Debugging What Happened

When something goes wrong in an autonomous session, you need to reconstruct what happened without replaying the conversation.

fp comments are a breadcrumb trail. The agent logs at every milestone. If an issue ended in-progress instead of done, the comments tell you exactly where it got stuck.

Effect traces are execution evidence. Run with EFFECT_TRACE=1` and the span output is structured JSON on stdout. The agent can grep it to verify behavior without you being there:

EFFECT_TRACE=1 bun run my-app 2>&1 | grep '"name":"fetchUser"'

Spans include duration, parent spans, and any logs emitted inside them. A span with "status":"ERROR" tells the agent something failed and where to look. That’s a lot more actionable than a stack trace.

Where Orchestration Gets Hard

The fp workflow handles a single agent working through a task list sequentially. Where it breaks down is dependent tasks. When one piece of work can’t start until another finishes. Without explicit dependencies, an agent will pick up tasks in the wrong order, or an orchestrator needs to be smart enough to reason about sequencing on its own. Neither is solved out of the box. If you’re building toward parallel agents working the same codebase, that’s the problem you’ll hit first.
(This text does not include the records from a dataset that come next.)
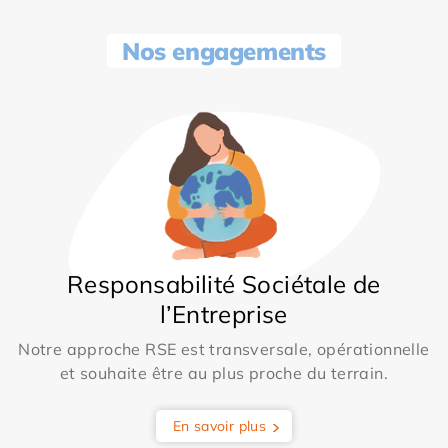
Nos engagements
Responsabilité Sociétale de
l’Entreprise
Notre approche RSE est transversale, opérationnelle
et souhaite être au plus proche du terrain.
En savoir plus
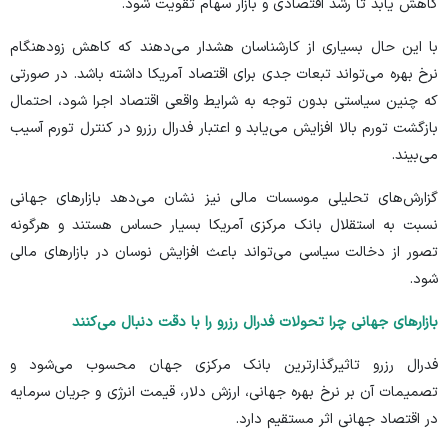
کاهش یابد تا رشد اقتصادی و بازار سهام تقویت شود.
با این حال بسیاری از کارشناسان هشدار می‌دهند که کاهش زودهنگام
نرخ بهره می‌تواند تبعات جدی برای اقتصاد آمریکا داشته باشد. در صورتی
که چنین سیاستی بدون توجه به شرایط واقعی اقتصاد اجرا شود، احتمال
بازگشت تورم بالا افزایش می‌یابد و اعتبار فدرال رزرو در کنترل تورم آسیب
می‌بیند.
گزارش‌های
تحلیلی موسسات مالی نیز نشان می‌دهد بازار‌های جهانی
نسبت به استقلال بانک مرکزی آمریکا بسیار حساس هستند و هرگونه
تصور از دخالت سیاسی می‌تواند باعث افزایش نوسان در بازار‌های مالی
شود.
بازار‌های جهانی چرا تحولات فدرال رزرو را با دقت دنبال می‌کنند
فدرال رزرو تاثیرگذارترین بانک مرکزی جهان محسوب می‌شود و
تصمیمات آن بر نرخ بهره جهانی، ارزش دلار، قیمت انرژی و جریان سرمایه
در اقتصاد جهانی اثر مستقیم دارد.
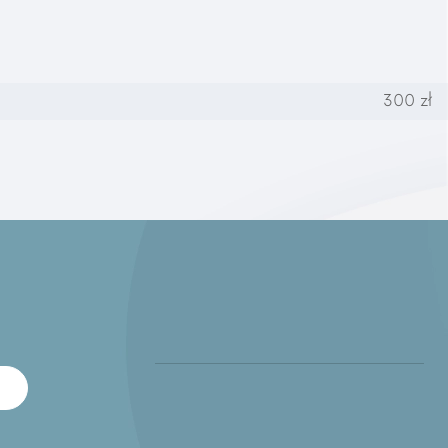
300 zł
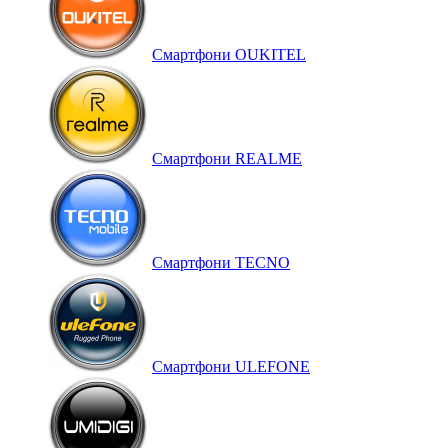
Смартфони OUKITEL
Смартфони REALME
Смартфони TECNO
Смартфони ULEFONE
We will discuss how to solve task management for parallel agents in a future article.

What Changes in Practice

The enforcement layer from the first post is the foundation. Without it, autonomous sessions accumulate problems faster than they can be caught. But enforcement alone isn’t enough. The task lifecycle, QA scenarios, and commit discipline are what make it possible to hand off a session and come back to something coherent.

The agent isn’t doing more. The work is tracked, the verification runs automatically, and the audit trail is there when you come back. Otter packages all of this into a template so the scaffolding is in place before the first commit.